Related Use Case Cluster: Cluster Social Uses, Cluster Digital Objects, Cluster Archives

Just as Web application frameworks have evolved with the spread of the Web, so has the class of Web applications known as Content Management Systems (CMS). CMSs are often built using a Web application framework but provide out-of-the-box functionality for easily creating, editing, and presenting content such as text, images, and video on the Web, and for managing workflows associated with the content. Since CMSs are typically built using Web frameworks, the same best practices for naming resources with HTTP URIs are naturally followed. The wide availability of Content Management Systems has led to their heavy use in the cultural heritage sector. Some content management systems such as Drupal are starting to expose structured database information to machine clients by seamlessly layering it into their HTML using RDFa. Data consumers such as Google Scholar, Google Maps, and Facebook are starting to leverage this structured metadata in their own service offerings. Conversely, Drupal is also starting to provide plug-ins for consuming RDF, such as VARQL and SPARQL Views.

Web Services for library Linked Data

Related Use Case Cluster: Cluster BibData, Cluster Authority data

In theory, most domain-specific Web Service API capabilities could be refactored as Linked Data URIs, OWL, SPARQL, and SPARQL/Update. But even though it should be possible to layer a Linked Data URI front-end on an existing back-end datastore, it may not be so easy for the back-end to support SPARQL and SPARQL/Update access.
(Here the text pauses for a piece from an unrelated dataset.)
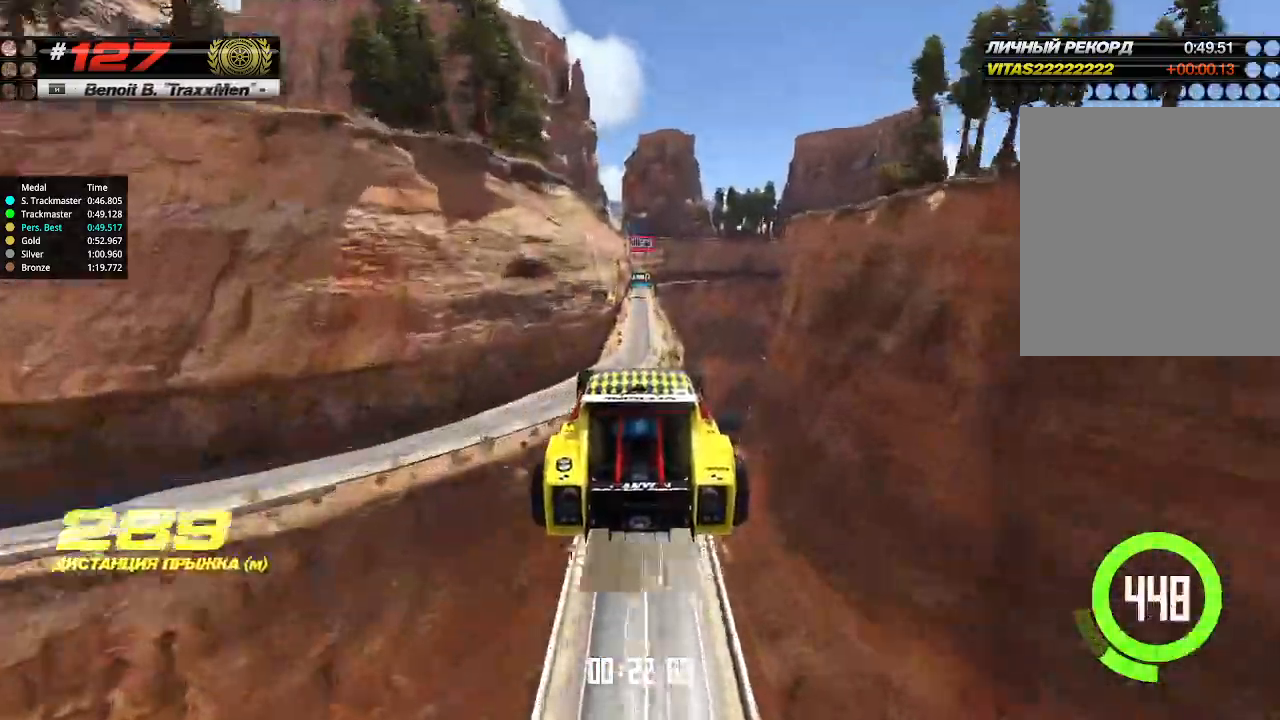
{"keys": ["up"], "events": []}
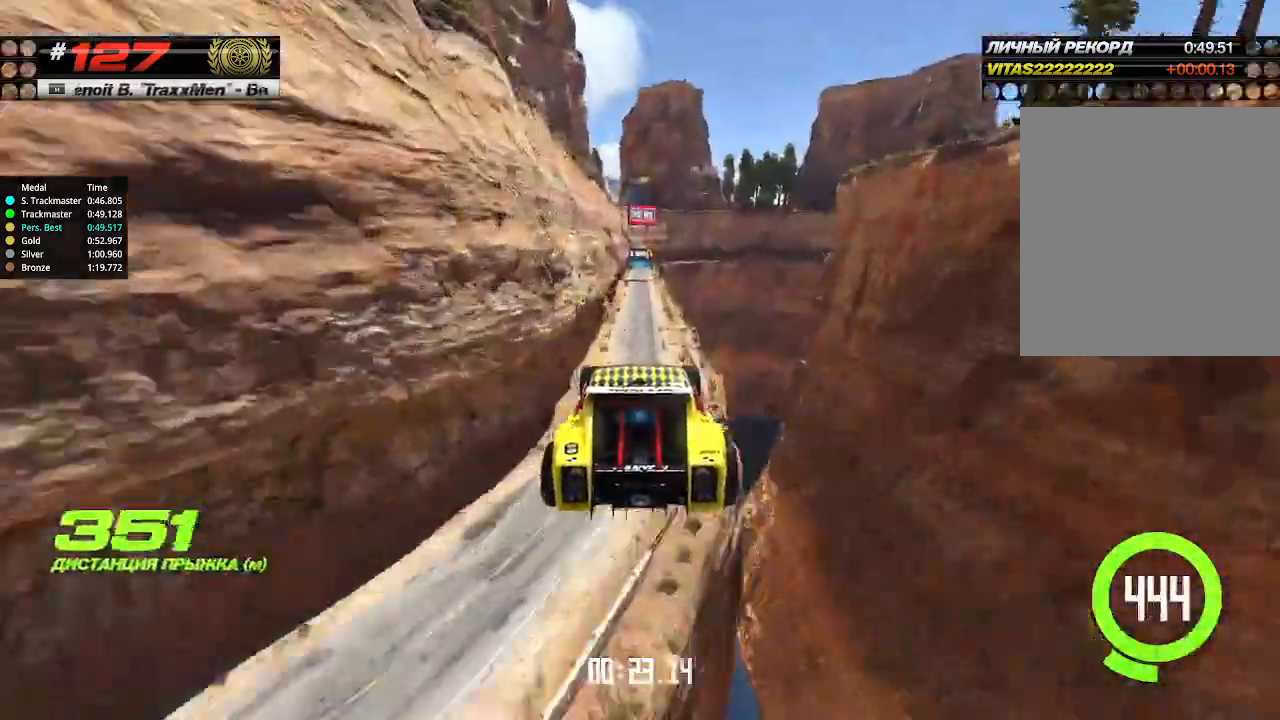
{"keys": ["up"], "events": []}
Security, robustness, and performance considerations could also preclude supporting SPARQL in production situations. Furthermore, SPARQL endpoints and bulk RDF downloads can facilitate discovery and re-use of the published Linked Data greatly. Most Web developers, however, face a steep learning curve before being able to exploit this, and for many application requirements this imposes too heavy a burden.
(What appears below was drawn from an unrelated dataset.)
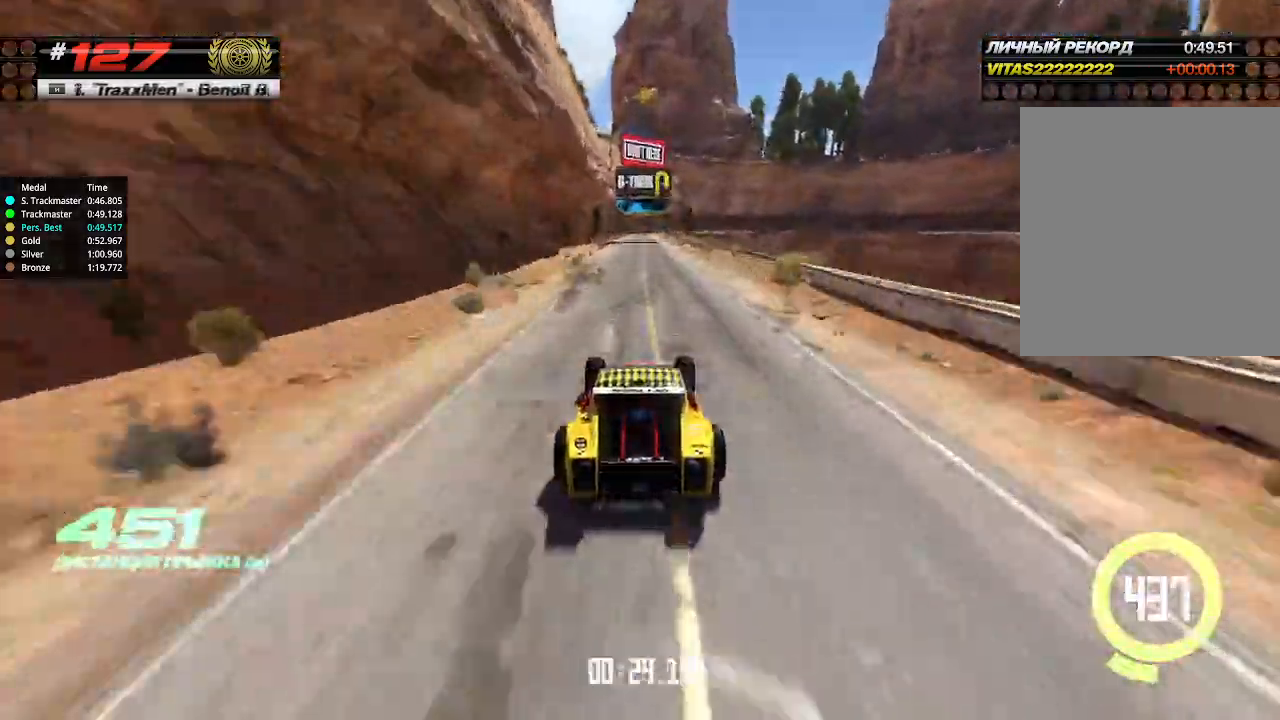
{"keys": ["up"], "events": [[133, "left", "down"], [233, "left", "up"]]}
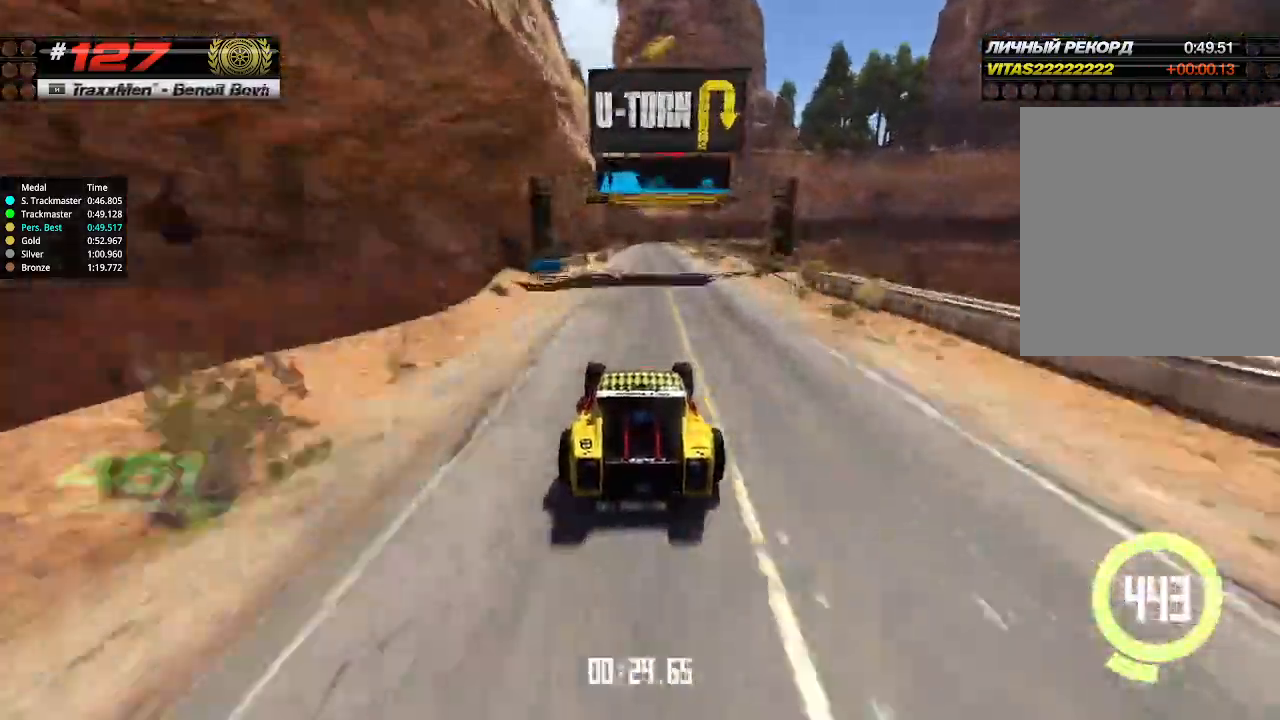
{"keys": ["up"], "events": [[166, "right", "down"], [233, "right", "up"]]}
Web Services for the most common uses should be be offered as an alternative. However, most Web Service APIs tend to be domain-specific, requiring custom-coded agents. This means they should be well-documented. More general approaches to Web Service interfaces include OpenSearch (which can be documented using a Description Document), the Linked Data API and ongoing work of the W3C RDF Web Applications Working Group on RDF and RDFa APIs. Some Linked Datasets could also benefit from syndicated access using the Atom Syndication Format or RSS.

A few Linked Data implementations have endeavored to implement Web Services to enhance discovery and use of resources, often by providing some form of API. For example, AGROVOC and the STW Thesurus for Economics provide APIs for discovering resources based on relationships in the data. VIAF, the ID.LOC.GOV service of the Library of Congress, and STW offer autosuggest services for resources, delivering JSON responses ready for consumption in AJAX browser applications. (In principle, though, JSON reponses could be content-negotiable via the Linked Data URI, as are responses in HTML and RDF.) AGROVOC and STITCH/CATCH include support for RDF responses. Some services provide full-fledged SOAP APIs, while others support a RESTful approach.

By focusing on request parameters and response formats to provide enhanced discovery, Linked Data Web Services diminish, if not eliminate, the requirement that data be stored in a triple store or be made searchable via SPARQL. And, because Web Service APIs are common, Web Services can lower the barrier to entry to adopting a Linked Data approach.